When the environment is unknown, Bayes-optimal agents may fail to act optimally even asymptotically. A Bayesian agent acting in a multi-agent environment learns to predict the other agents’ policies if its prior assigns positive probability to them (in other words, its prior contains a grain of truth ). , precisely specified decision algorithms, not genetic algorithms), so that humans can understand why AI systems behave as they do. Much of our research is therefore aimed at putting theoretical foundations under AI robustness work. Ai thesis proposals. Only small classes are known to have a grain of truth and the literature contains several related impossibility results. Finding a reasonably large class of policies that contains the Bayes-optimal policies with respect to this class is known as the grain of truth problem.

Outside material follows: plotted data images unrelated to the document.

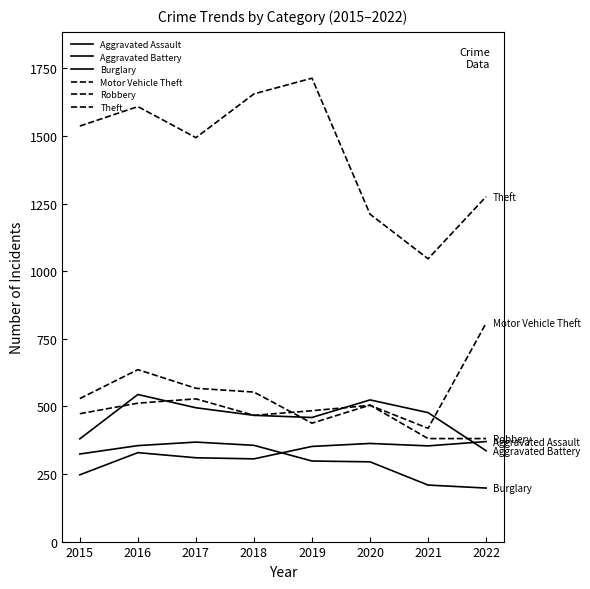

Is this an area chart (filled region under the line)?

No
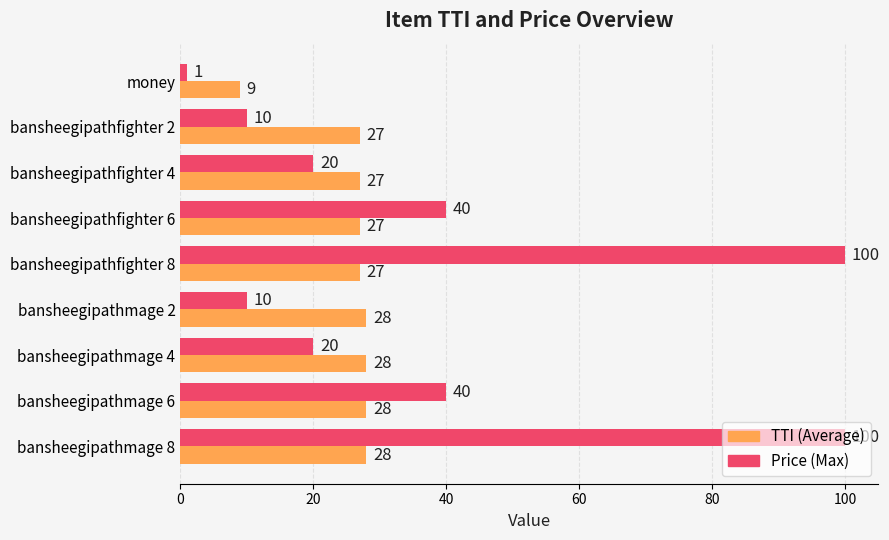

What is the spread (max minus min) of values at bansheegipathfighter 6?

13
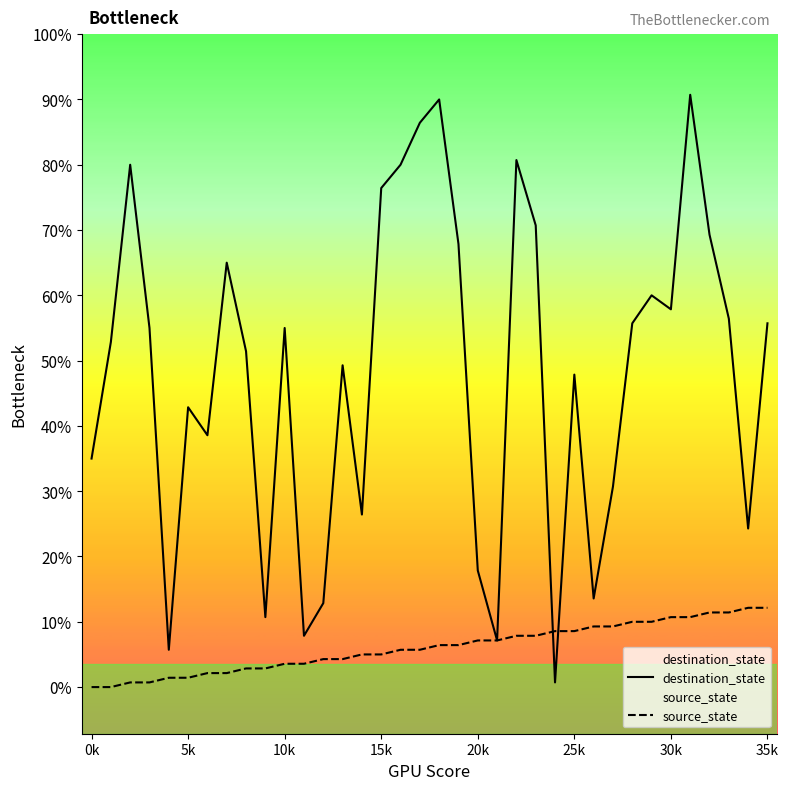

Does the chart display data point markers on the line(s)?

No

In this paper we present a formal and general solution to the full grain of truth problem: we construct a class of policies that contains all computable policies as well as Bayes-optimal policies for every lower semicomputable prior over the class.
What does optimal reasoning look like for resource-bounded agents in the physical world?
However, agents based on Thompson sampling converge to play ε-Nash equilibria in arbitrary unknown computable multi-agent environments.
For safety purposes, a mathematical equation defining general intelligence is more desirable than an impressive but poorly-understood code kludge. While these results are purely theoretical, we show that they can be computationally approximated arbitrarily closely. MIRI focuses on AI approaches that can be made transparent (e. We consider settings where traditional decision and probability theory frequently break down: settings where, there is no sharp, exist, or is admitted.